The Symposium also aims to bring together a wide range of senior policymakers, diplomats, as well as academic experts from governments and relevant organisations. It will be of interest to students, academics, directors of diplomatic training, journalists, practitioners, diplomats, opinion leaders, government officials, defence and security staff, decision-makers, researchers and analysts alike. Appropriate arrangements for press coverage will be made; and the Symposium proceedings will be published. Speakers at previous Symposia have included Ministers, Heads of relevant government departments, Ambassadors, High Commissioners, Directors of diplomatic training and experts in the field.
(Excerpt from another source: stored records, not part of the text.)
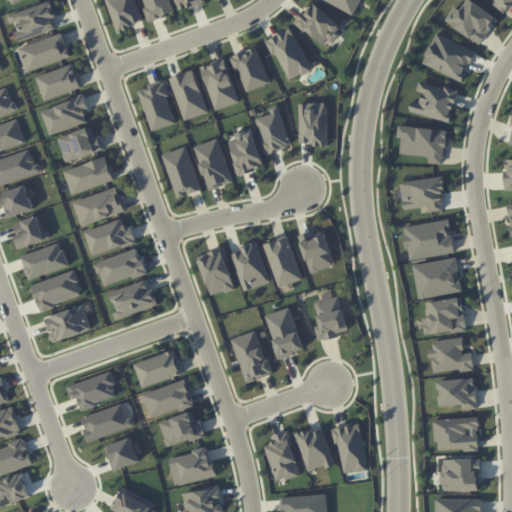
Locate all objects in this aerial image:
building: (16, 1)
building: (187, 3)
building: (347, 4)
building: (502, 4)
building: (158, 8)
building: (125, 13)
building: (472, 20)
building: (34, 21)
building: (318, 25)
road: (189, 37)
building: (45, 52)
building: (290, 54)
building: (449, 57)
building: (1, 68)
building: (251, 69)
building: (59, 82)
building: (220, 84)
building: (189, 94)
building: (6, 102)
building: (435, 102)
building: (158, 106)
building: (66, 115)
building: (313, 123)
building: (273, 131)
building: (11, 134)
building: (511, 141)
building: (423, 142)
building: (80, 144)
building: (246, 152)
building: (214, 164)
building: (18, 167)
building: (182, 172)
building: (508, 174)
building: (89, 175)
building: (423, 194)
building: (18, 200)
building: (99, 206)
road: (237, 212)
building: (510, 214)
building: (30, 231)
building: (109, 236)
building: (429, 239)
building: (317, 251)
road: (369, 252)
road: (172, 254)
building: (283, 261)
building: (250, 266)
building: (121, 267)
building: (217, 272)
road: (489, 276)
building: (437, 278)
building: (57, 290)
building: (133, 299)
building: (445, 316)
building: (330, 318)
building: (68, 323)
building: (285, 332)
road: (113, 337)
building: (252, 356)
building: (450, 356)
building: (159, 368)
road: (37, 376)
building: (94, 390)
building: (94, 391)
building: (3, 392)
building: (4, 392)
building: (458, 392)
building: (168, 398)
road: (280, 400)
building: (107, 422)
building: (8, 423)
building: (181, 428)
building: (457, 434)
building: (315, 448)
building: (351, 448)
building: (123, 454)
building: (14, 456)
building: (283, 457)
building: (192, 467)
building: (461, 474)
building: (203, 500)
building: (305, 503)
building: (458, 505)
building: (31, 511)
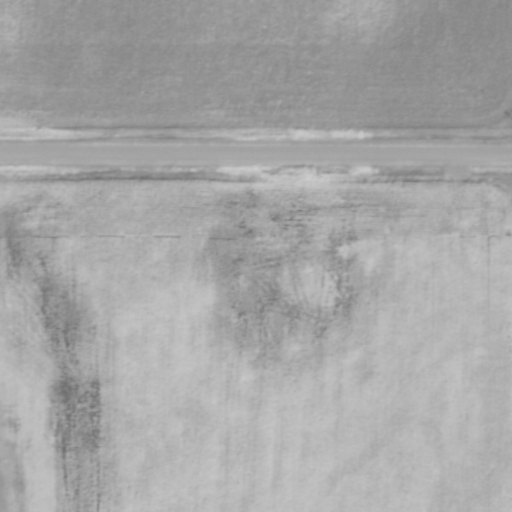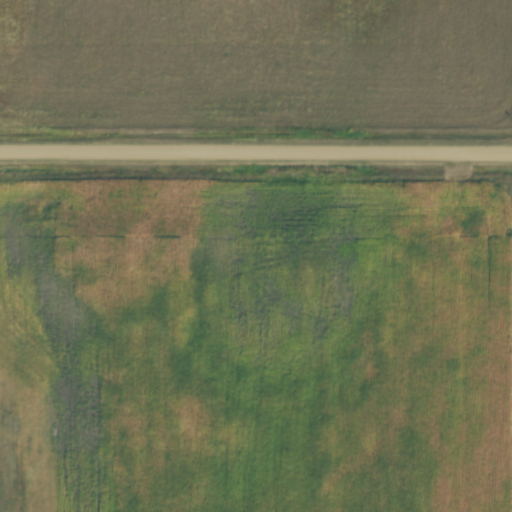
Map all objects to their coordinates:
road: (256, 150)
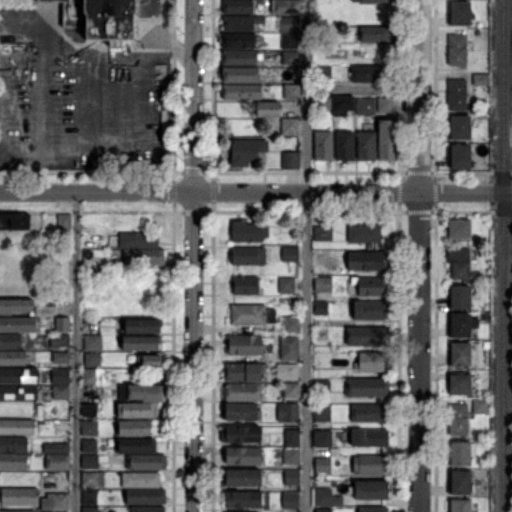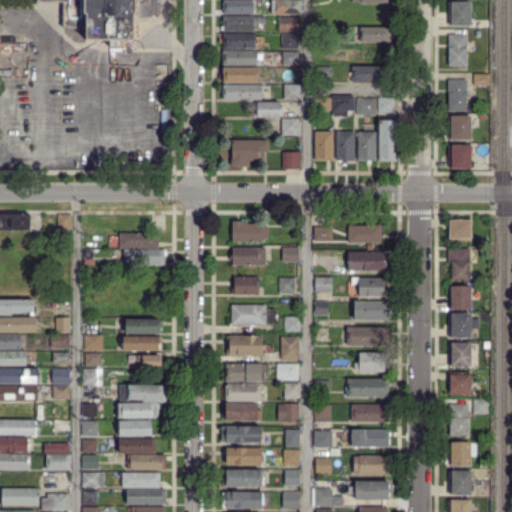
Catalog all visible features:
building: (374, 0)
building: (368, 1)
building: (236, 6)
building: (286, 6)
building: (237, 7)
building: (287, 7)
building: (459, 12)
building: (459, 13)
building: (106, 16)
building: (99, 17)
building: (239, 22)
building: (287, 22)
building: (288, 23)
building: (240, 24)
building: (372, 33)
building: (376, 34)
building: (238, 39)
building: (289, 40)
building: (238, 41)
building: (289, 41)
building: (456, 49)
building: (456, 50)
building: (238, 56)
building: (289, 57)
building: (289, 57)
building: (238, 58)
building: (322, 71)
building: (239, 73)
building: (365, 73)
building: (369, 74)
building: (238, 75)
building: (288, 75)
building: (479, 78)
building: (480, 78)
road: (363, 87)
parking lot: (80, 88)
building: (291, 90)
building: (240, 91)
building: (292, 91)
building: (241, 92)
building: (456, 94)
road: (419, 95)
building: (457, 95)
building: (322, 103)
building: (342, 103)
building: (384, 103)
building: (342, 105)
building: (364, 105)
building: (385, 105)
road: (22, 106)
building: (365, 106)
building: (267, 108)
building: (267, 109)
building: (289, 125)
building: (289, 126)
building: (459, 126)
building: (459, 127)
building: (386, 139)
building: (387, 140)
building: (322, 144)
building: (365, 144)
building: (344, 145)
building: (323, 146)
building: (344, 146)
building: (366, 146)
building: (246, 150)
building: (246, 151)
building: (459, 155)
building: (459, 157)
building: (290, 159)
building: (289, 160)
road: (256, 191)
building: (14, 220)
building: (63, 220)
building: (63, 221)
building: (14, 222)
building: (97, 223)
building: (458, 227)
building: (459, 229)
building: (249, 230)
building: (247, 231)
building: (319, 231)
building: (363, 232)
building: (363, 232)
building: (322, 233)
building: (137, 239)
building: (139, 240)
building: (289, 253)
building: (247, 254)
building: (289, 254)
building: (142, 255)
road: (195, 255)
building: (247, 255)
building: (144, 256)
road: (307, 256)
railway: (504, 256)
building: (323, 258)
building: (364, 259)
building: (366, 261)
building: (458, 262)
building: (458, 262)
building: (482, 278)
building: (322, 283)
building: (245, 284)
building: (285, 284)
building: (286, 284)
building: (323, 284)
building: (245, 285)
building: (370, 285)
building: (371, 287)
building: (459, 296)
building: (459, 297)
building: (16, 304)
building: (485, 304)
building: (14, 306)
building: (61, 306)
building: (321, 307)
building: (370, 309)
building: (371, 310)
building: (247, 313)
building: (253, 314)
building: (482, 315)
building: (17, 323)
building: (61, 323)
building: (291, 323)
building: (17, 324)
building: (61, 324)
building: (142, 324)
building: (291, 324)
building: (459, 324)
building: (461, 324)
building: (141, 326)
building: (366, 335)
building: (367, 336)
building: (9, 340)
building: (9, 340)
building: (59, 340)
building: (59, 340)
building: (91, 341)
building: (140, 341)
building: (92, 342)
building: (142, 343)
building: (244, 344)
building: (244, 345)
building: (288, 347)
building: (289, 348)
road: (76, 351)
road: (419, 351)
building: (459, 353)
building: (459, 354)
building: (60, 355)
building: (12, 356)
building: (12, 358)
building: (60, 358)
building: (91, 358)
building: (92, 358)
building: (150, 359)
building: (371, 360)
building: (148, 361)
building: (372, 361)
building: (286, 370)
building: (242, 371)
building: (287, 371)
building: (243, 372)
building: (18, 374)
building: (91, 375)
building: (19, 376)
building: (91, 376)
building: (60, 377)
building: (59, 382)
building: (459, 382)
building: (321, 384)
building: (459, 384)
building: (365, 386)
building: (366, 387)
building: (291, 389)
building: (291, 390)
building: (18, 391)
building: (60, 391)
building: (145, 391)
building: (242, 391)
building: (18, 392)
building: (242, 392)
building: (143, 393)
building: (479, 405)
building: (480, 406)
building: (88, 408)
building: (88, 409)
building: (136, 409)
building: (239, 410)
building: (240, 410)
building: (136, 411)
building: (287, 411)
building: (321, 411)
building: (368, 411)
building: (287, 412)
building: (322, 412)
building: (369, 413)
building: (457, 418)
building: (457, 420)
building: (17, 425)
building: (61, 426)
building: (17, 427)
building: (88, 427)
building: (89, 427)
building: (133, 427)
building: (133, 428)
building: (240, 433)
building: (241, 433)
building: (291, 436)
building: (368, 436)
building: (321, 437)
building: (369, 437)
building: (291, 438)
building: (322, 438)
building: (13, 442)
building: (13, 444)
building: (88, 444)
building: (135, 444)
building: (88, 445)
building: (136, 446)
building: (61, 448)
building: (459, 452)
building: (460, 452)
building: (242, 454)
building: (56, 455)
building: (290, 455)
building: (242, 456)
building: (291, 456)
building: (13, 460)
building: (88, 460)
building: (13, 461)
building: (89, 461)
building: (146, 461)
building: (146, 461)
building: (57, 462)
building: (322, 463)
building: (367, 463)
building: (322, 464)
building: (370, 464)
building: (483, 464)
building: (242, 476)
building: (291, 476)
building: (241, 477)
building: (291, 477)
building: (92, 478)
building: (139, 478)
building: (90, 479)
building: (139, 479)
building: (459, 481)
building: (459, 481)
building: (370, 488)
building: (369, 490)
building: (19, 495)
building: (144, 495)
building: (19, 496)
building: (88, 496)
building: (145, 496)
building: (322, 496)
building: (325, 496)
building: (89, 497)
building: (240, 498)
building: (289, 499)
building: (241, 500)
building: (290, 500)
building: (53, 501)
building: (59, 502)
building: (458, 504)
building: (458, 506)
building: (88, 508)
building: (145, 508)
building: (146, 508)
building: (372, 508)
building: (322, 509)
building: (372, 509)
building: (16, 510)
building: (90, 510)
building: (322, 510)
building: (54, 511)
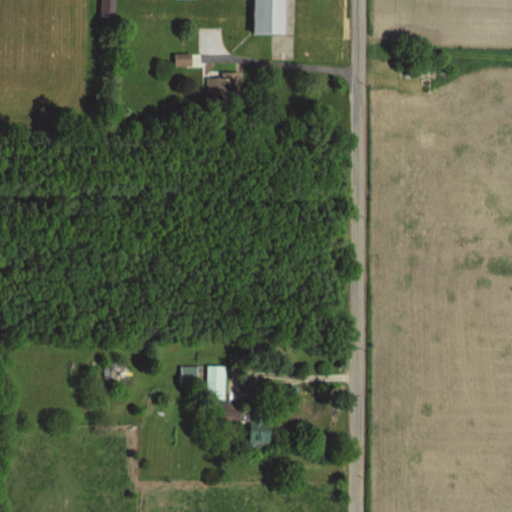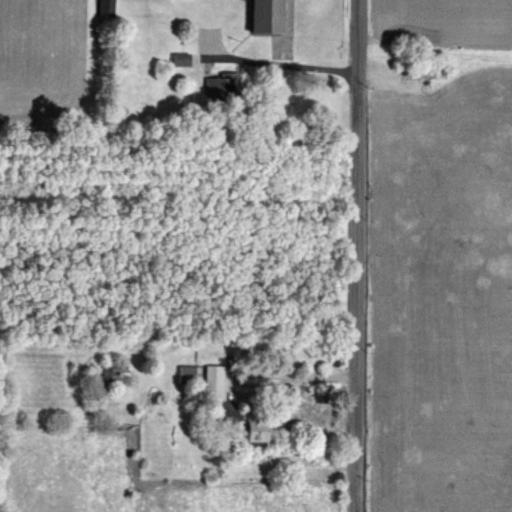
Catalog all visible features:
building: (102, 7)
building: (257, 16)
road: (287, 63)
building: (218, 85)
road: (351, 256)
building: (184, 373)
building: (211, 380)
road: (288, 387)
building: (224, 412)
building: (251, 428)
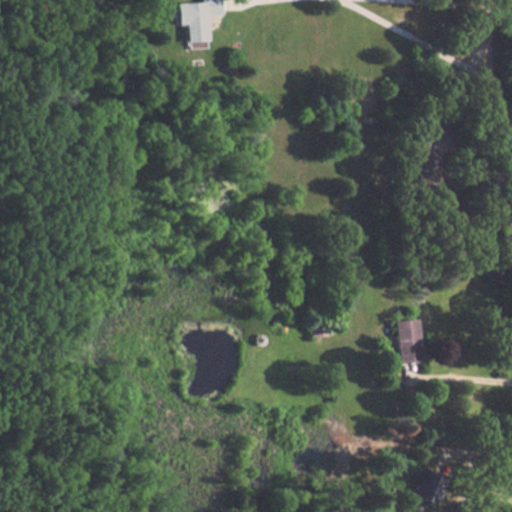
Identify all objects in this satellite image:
road: (240, 2)
road: (448, 16)
building: (192, 17)
building: (195, 19)
road: (476, 93)
building: (425, 140)
building: (424, 159)
building: (424, 168)
building: (405, 341)
building: (402, 342)
road: (472, 379)
road: (484, 452)
building: (424, 488)
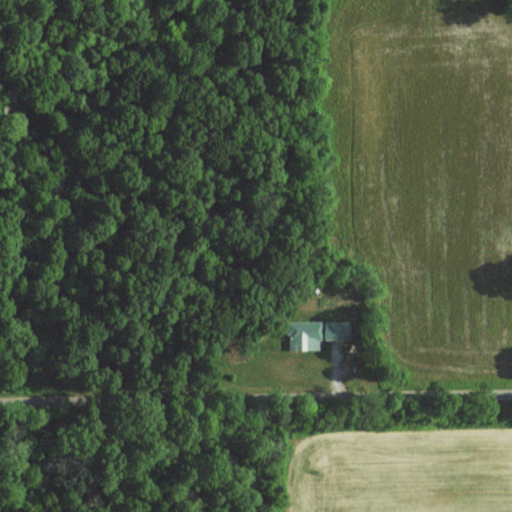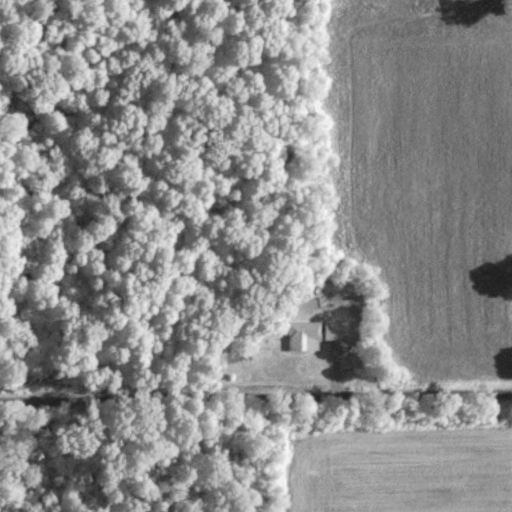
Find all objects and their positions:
building: (335, 329)
building: (302, 334)
road: (256, 388)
The Symposia dealt with topics such as Ethics in International Practice; Diplomacy and Divinity: the Role of Religion in International Relations; The International Dimensions of European Values; The Information Explosion as Challenge for Diplomacy; The Impact of Technology on Intelligence and Security ; Reputation Management and Nation Branding; Best Practice in Promoting Business and Trade; The UN and the Media in War and Peace Diplomacy and Gender; Institutional Corruption & Good Governance; Refugees & Minorities in International Relations ; Are Diplomats Really Necessary?; and Rethinking Diplomatic Practice Global Commerce and International Security in the Age of Heteropolarity. Symposia previous partners included Foreign Affairs, Canada; The American Embassy, London; USC Centre on Public Diplomacy, University of Southern California; University of East Anglia and the American University of Paris. Attendance is by invitations only, which are open to practitioners, diplomats, opinion leaders, government officials, defence and security staff, decision-makers, researchers, analysts, journalists, academics, and directors of diplomatic training. Panels and Themes I. Science and diplomacy in a changing world: World Order and the New Threat Set in the Age of Heteropolarity. II. Conceptual Foundations and Constituent Elements of Science Diplomacy: diplomacy for science; science for diplomacy; science in diplomacy; technology in diplomacy; diplomacy in technology. III. Comparative National Approaches: Networks, Policies and Programmes; Survey and Assessment of International Institutions and Programmes. IV. Bureaucratic Politics, Public Policy and Power: Restoring the Diplomatic Ecosystem through Radical Reform. Examples and Case Studies. Environmental Diplomacy Health Weapons of mass destruction Drones/Robotics Cyber-security V. Towards Improved Performance: Science Advice to Government; Best Practices and Learning from Failure; Governance and Management of International S&T. VI. Science, Diplomacy and Synergy: Bridging the International S&T Performance Gap. The role of universities and research centres.